# Dragon Report



## captmikestarrett (Apr 28, 2004)

This labor day I hosted 14 anglers at my place in Gloucester VA. I believe this is my 9th year of hosting this event. As always the guys where great and the fishing was not to bad. The combination of full moon and mid day tides made for some low numbers in the catch rate. And it also closed the croaker fishing from the dock so we caught crabs.. The crabs where very good. 

Day 1 fishing was with a plan in place. The plan was to hit the mouth of the creek and fish it for a bit and ride the incoming tide all the way up. Way up past a huge tree that blocked the entire creek. Well I wanted to go further up so I jumped the short bank on one side and went up another mile or two. 

Lots of pics.. Oh and the buzzards followed us around all day..









































































Day 2 was on the bay and the bite was off again. We did hook up on a huge fish on a blues head.. shark.. cut the line after two really long runs. 

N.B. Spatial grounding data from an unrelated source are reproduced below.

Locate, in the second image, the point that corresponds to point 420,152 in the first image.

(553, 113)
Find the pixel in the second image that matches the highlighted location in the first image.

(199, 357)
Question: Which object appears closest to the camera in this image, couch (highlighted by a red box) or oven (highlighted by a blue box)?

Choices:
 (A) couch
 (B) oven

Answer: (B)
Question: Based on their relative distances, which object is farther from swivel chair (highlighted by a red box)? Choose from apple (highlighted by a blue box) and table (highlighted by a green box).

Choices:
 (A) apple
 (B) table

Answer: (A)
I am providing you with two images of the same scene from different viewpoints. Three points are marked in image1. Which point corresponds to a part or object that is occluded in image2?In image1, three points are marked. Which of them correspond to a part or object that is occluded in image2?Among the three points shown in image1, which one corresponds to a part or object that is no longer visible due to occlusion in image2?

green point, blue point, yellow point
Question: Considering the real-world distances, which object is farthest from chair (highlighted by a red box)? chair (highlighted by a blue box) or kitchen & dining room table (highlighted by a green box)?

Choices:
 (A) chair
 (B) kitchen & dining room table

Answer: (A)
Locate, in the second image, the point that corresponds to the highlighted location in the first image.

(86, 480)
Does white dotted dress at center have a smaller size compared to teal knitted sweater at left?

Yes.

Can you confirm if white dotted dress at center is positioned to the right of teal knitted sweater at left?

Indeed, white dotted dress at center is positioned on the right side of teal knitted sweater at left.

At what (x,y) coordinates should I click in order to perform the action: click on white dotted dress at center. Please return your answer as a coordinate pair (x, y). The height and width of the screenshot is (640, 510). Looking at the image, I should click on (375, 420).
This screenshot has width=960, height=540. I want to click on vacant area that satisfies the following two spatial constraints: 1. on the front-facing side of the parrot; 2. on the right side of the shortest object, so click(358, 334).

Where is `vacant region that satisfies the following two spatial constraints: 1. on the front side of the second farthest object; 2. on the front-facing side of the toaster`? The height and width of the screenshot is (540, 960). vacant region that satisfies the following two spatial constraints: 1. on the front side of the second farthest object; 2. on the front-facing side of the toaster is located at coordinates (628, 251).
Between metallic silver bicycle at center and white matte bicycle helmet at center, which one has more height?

Day 3 was fly only for trout and reds. Got several LGMouth and a huge red mudded up and pushed my fly. Dang









I enjoyed the entire five day weekend.. and why can't each week have five weekend days... 

Capt Mike


----------



## RuddeDogg (Mar 20, 2004)

Great fish. Congrats.


----------



## New Kent Newbie (Apr 25, 2006)

I didn't know reds came that far up that river unless you were at a different spot than the pictures. I dont want to put the river out there


----------